Black, Holly. White Cat (2011). 325 Pages. Margaret K. McElderry. $17.99
The Curse Workers | Book Two
Please be aware that because this is the second book in a series, there may be spoilers for the first book, White Cat. Proceed with caution.
Also included in this post, my opinion on “Lila Zacharov in 13 Pieces,” which was a teaser to bridge the gap between White Cat and Red Glove. (I loved it.)
Curses and cons. Magic and the mob. In Cassel Sharpe’s world, they go together. Cassel always thought he was an ordinary guy, until he realized his memories were being manipulated by his brothers. Now he knows the truth—he’s the most powerful curse worker around. A touch of his hand can transform anything—or anyone—into something else.
That was how Lila, the girl he loved, became a white cat. Cassel was tricked into thinking he killed her, when actually he tried to save her. Now that she’s human again, he should be overjoyed. Trouble is, Lila’s been cursed to love him, a little gift from his emotion worker mom. And if Lila’s love is as phony as Cassel’s made-up memories, then he can’t believe anything she says or does.
When Cassel’s oldest brother is murdered, the Feds recruit Cassel to help make sense of the only clue—crime-scene images of a woman in red gloves. But the mob is after Cassel too—they know how valuable he could be to them. Cassel is going to have to stay one step ahead of both sides just to survive. But where can he turn when he can’t trust anyone—least of all, himself?
Love is a curse and the con is the only answer in a game too dangerous to lose.
I don’t know whether it’s day or night when the girl gets up to leave. Her minnow silver dress swishes against the tops of her thighs like Christmas tinsel as she opens the hotel door.
I struggle to remember her name.
“So you’ll tell your father at the consulate about me?” Her lipstick is smeared across her cheek. I should tell her to fix it, but my self-loathing is so great that I hate her along with myself.
I’m going to start with my opinion on Red Glove and conclude with my opinion on “Lila Zacharov in 13 Pieces” because that is the way I read them, and I feel that it is the best way. Clearly, I’m biased.
When Cassel Sharpe found out that he was a worker– and not just any worker, the rarest of all, a transformation worker– he thought things might change, but Cassel just can’t catch a break. The one girl he wants is the one girl he can never have, not only because she’s a mafia princess, but also because his mother has “worked” her so she loves him. Because her feelings aren’t genuine, he can’t act on them, and it makes things between them even more impossible.

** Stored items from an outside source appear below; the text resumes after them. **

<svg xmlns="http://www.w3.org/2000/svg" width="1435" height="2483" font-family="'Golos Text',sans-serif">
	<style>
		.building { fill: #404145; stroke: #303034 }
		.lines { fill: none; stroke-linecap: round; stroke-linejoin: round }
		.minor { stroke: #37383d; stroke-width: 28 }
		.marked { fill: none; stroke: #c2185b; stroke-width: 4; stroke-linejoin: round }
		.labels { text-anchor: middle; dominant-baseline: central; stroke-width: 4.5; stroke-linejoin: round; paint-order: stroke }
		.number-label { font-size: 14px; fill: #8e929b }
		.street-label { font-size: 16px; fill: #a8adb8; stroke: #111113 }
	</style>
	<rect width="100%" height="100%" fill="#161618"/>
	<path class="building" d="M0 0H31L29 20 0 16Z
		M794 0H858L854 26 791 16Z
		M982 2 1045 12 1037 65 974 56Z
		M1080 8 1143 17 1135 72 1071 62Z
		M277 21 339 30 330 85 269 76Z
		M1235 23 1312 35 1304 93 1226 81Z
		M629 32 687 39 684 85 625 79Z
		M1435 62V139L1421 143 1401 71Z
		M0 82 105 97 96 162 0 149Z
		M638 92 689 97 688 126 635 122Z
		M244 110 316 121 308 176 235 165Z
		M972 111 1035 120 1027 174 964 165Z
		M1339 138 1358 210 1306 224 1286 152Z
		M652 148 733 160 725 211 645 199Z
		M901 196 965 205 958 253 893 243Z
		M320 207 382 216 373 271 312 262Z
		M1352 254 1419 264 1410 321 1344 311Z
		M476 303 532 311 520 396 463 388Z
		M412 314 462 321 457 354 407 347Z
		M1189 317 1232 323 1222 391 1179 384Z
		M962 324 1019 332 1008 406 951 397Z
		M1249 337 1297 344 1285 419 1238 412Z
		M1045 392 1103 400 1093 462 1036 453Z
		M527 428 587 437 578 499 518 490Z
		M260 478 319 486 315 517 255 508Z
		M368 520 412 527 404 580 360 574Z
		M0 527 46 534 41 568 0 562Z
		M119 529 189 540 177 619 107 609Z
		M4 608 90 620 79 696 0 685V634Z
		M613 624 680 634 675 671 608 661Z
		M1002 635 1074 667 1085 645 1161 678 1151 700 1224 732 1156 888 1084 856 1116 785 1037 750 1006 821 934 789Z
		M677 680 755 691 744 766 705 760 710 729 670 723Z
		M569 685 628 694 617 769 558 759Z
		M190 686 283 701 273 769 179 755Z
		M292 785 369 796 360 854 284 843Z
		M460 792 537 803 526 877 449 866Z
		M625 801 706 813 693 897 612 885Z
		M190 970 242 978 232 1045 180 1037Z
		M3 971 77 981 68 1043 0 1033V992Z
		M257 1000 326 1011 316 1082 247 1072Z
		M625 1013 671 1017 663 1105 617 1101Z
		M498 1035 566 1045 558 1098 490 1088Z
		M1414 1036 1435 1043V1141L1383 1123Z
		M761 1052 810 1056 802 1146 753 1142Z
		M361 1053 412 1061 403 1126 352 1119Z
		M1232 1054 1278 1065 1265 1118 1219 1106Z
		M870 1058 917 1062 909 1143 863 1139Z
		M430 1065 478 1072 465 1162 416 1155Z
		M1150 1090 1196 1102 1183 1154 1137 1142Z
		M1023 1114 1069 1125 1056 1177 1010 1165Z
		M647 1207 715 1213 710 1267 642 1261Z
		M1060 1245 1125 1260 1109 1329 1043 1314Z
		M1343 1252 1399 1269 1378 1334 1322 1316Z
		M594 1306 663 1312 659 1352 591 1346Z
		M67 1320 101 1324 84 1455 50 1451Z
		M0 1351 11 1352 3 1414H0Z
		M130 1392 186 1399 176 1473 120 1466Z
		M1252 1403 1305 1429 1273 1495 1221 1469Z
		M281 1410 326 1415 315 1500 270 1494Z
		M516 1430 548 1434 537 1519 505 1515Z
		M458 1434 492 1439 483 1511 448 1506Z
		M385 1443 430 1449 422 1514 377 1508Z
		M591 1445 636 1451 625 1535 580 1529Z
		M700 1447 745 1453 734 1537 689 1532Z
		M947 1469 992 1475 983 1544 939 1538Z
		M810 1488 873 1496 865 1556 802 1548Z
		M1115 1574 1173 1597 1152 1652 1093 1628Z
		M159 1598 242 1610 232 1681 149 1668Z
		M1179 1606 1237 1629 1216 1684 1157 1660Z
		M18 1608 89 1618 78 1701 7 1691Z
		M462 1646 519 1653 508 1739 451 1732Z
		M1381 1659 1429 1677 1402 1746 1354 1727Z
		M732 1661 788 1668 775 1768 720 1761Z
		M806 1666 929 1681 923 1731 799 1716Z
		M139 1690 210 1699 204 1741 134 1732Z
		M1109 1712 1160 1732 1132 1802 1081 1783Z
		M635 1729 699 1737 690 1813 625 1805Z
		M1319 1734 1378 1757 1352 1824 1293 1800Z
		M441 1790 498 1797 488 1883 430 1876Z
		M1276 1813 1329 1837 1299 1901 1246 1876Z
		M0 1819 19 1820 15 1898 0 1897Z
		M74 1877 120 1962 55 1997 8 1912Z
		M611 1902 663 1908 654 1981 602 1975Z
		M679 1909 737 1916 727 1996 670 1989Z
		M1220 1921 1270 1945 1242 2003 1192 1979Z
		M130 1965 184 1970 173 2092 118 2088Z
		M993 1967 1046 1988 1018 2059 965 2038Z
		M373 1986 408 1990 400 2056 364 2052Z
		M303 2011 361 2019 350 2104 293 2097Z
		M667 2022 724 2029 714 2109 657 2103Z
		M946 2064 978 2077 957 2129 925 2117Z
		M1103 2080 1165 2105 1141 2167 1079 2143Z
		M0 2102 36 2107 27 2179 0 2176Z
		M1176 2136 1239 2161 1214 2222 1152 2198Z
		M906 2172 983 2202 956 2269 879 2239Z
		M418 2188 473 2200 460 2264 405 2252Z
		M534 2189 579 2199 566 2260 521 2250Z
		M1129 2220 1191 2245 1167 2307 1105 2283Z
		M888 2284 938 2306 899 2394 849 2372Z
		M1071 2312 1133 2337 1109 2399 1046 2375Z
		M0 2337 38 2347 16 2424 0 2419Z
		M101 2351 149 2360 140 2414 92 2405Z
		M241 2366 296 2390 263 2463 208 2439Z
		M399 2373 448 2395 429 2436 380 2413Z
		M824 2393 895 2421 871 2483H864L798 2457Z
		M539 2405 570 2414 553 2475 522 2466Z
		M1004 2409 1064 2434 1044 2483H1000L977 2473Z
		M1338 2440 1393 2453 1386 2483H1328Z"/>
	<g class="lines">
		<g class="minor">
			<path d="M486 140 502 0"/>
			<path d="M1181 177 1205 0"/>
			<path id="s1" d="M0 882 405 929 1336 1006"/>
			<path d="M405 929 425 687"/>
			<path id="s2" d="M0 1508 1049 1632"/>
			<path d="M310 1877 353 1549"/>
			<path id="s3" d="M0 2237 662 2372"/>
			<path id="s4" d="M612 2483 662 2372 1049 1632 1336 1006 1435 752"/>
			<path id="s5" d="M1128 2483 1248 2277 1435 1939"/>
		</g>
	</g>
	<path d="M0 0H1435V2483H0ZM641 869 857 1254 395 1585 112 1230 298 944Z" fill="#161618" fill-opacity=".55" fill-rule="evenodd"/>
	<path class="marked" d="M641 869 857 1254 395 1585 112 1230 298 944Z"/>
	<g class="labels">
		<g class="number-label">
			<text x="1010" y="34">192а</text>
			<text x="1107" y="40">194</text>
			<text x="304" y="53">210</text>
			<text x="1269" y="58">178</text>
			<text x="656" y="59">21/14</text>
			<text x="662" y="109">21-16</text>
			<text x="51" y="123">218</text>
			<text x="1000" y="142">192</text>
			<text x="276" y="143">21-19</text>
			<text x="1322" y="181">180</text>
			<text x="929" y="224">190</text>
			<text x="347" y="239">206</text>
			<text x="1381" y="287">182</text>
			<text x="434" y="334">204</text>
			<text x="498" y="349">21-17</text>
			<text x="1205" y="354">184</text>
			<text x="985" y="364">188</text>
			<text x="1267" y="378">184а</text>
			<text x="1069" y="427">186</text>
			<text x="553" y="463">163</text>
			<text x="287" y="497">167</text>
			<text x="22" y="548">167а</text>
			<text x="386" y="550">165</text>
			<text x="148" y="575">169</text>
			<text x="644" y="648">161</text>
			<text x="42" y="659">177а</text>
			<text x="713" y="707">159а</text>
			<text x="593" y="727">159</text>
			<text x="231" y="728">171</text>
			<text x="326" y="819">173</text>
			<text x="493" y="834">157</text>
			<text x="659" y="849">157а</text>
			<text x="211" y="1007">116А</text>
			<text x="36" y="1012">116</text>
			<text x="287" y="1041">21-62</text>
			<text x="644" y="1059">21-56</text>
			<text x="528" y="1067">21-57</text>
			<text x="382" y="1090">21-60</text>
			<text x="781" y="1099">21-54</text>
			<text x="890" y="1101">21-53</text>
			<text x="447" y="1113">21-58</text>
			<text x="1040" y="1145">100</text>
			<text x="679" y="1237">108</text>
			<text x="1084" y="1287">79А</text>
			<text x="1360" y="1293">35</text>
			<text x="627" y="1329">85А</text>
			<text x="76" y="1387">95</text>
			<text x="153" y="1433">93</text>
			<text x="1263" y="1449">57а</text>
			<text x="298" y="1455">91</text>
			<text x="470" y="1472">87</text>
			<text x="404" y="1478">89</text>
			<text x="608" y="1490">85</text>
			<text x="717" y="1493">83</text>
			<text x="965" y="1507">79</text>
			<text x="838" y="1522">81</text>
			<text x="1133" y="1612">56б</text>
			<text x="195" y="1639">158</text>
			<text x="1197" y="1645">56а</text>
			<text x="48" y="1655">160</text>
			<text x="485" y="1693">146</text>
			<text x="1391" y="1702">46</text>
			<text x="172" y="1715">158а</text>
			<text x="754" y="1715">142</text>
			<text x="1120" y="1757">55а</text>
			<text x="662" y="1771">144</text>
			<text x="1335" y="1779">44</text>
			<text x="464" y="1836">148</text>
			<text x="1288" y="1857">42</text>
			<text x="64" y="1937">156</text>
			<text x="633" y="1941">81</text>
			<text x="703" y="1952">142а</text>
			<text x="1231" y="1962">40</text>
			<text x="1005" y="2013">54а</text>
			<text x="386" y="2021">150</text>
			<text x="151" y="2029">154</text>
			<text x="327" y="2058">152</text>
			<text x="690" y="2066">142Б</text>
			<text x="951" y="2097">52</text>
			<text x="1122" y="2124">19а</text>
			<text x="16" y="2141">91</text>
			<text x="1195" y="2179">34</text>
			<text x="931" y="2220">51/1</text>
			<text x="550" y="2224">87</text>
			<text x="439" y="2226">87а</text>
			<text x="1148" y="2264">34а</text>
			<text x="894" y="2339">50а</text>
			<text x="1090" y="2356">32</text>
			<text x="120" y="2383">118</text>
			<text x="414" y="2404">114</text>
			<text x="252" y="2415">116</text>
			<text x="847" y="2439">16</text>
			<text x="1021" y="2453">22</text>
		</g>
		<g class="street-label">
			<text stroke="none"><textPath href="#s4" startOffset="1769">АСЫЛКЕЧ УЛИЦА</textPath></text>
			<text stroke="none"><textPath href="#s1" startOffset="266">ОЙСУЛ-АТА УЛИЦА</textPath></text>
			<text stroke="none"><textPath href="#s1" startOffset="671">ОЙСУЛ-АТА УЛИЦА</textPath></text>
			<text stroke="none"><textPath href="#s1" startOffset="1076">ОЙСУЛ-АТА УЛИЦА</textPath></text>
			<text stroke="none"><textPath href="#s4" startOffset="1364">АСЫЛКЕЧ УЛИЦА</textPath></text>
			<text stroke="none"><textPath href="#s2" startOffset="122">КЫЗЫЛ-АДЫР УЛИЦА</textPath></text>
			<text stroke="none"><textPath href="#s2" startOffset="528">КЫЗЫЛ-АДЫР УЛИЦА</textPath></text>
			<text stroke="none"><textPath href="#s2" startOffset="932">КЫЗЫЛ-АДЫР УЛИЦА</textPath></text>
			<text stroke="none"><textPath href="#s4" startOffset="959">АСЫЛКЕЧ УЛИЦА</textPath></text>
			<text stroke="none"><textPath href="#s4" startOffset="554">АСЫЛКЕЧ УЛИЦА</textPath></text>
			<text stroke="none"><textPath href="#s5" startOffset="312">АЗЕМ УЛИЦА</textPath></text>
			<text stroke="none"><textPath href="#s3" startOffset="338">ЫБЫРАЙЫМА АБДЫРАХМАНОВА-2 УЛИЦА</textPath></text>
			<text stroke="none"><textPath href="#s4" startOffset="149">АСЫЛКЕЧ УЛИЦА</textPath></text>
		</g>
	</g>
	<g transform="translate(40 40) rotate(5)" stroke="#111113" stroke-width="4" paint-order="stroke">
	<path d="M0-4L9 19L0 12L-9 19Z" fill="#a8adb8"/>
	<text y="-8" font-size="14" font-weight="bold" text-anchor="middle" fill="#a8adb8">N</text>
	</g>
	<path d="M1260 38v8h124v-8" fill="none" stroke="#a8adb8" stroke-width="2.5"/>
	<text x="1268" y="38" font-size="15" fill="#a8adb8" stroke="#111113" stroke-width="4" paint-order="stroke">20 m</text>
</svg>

But Cassel’s relationship with Lila isn’t the only thing driving Red Glove, we’ve also got the mysterious death of one of his brothers, the Feds trying to get Cassel to work for them, Zacharov trying to woo Cassel, and school-drama.Well, friend-drama as well as school drama.
All of the sub-plots in Red Glove work together in such a way that while it’s not surprising that they come together, it is a little surprising how they come together.
I’m always a little apprehensive when beginning the second book in a series; sometimes it can drag, proving that it is a sequel for the sake of being a sequel. Sometimes, it begins too many things, and doesn’t conclude anything, because it is really just a bridge between books one and three. In this case, however, while Red Glove is a second book, it is not just there for the sake of being a Second Book. It has its own story arc, and manages to resolve quite a bit of the plot without resolving everything. It leaves you geared up for book three– which comes out April 2012– without being an over-worked trailer.
I believe this book earns a 4/5, and the suggestion that you take the time to read it. I hope Black Heart doesn’t disappoint.
“Lila Zacharov in 13 Pieces” is a story-generator which gives us glimpses into Lila’s life in the form of very brief vignettes. There are a few editing errors, but for the most part, it’s well executed. Every time you press the “start” button, you get the 13 pieces in a different order. They’re all interconnected, and each one is designed to influence your opinion of another piece, and they ultimately influence your view of Red Glove, and the events therein as well.
It’s a brilliant piece of writing/advertising, and really makes you want to know more about Lila, the world, and her story.
[SPOILERS: It also managed to make me really sad about how Red Glove ends. I actually got a bit teary. Highlight to read.]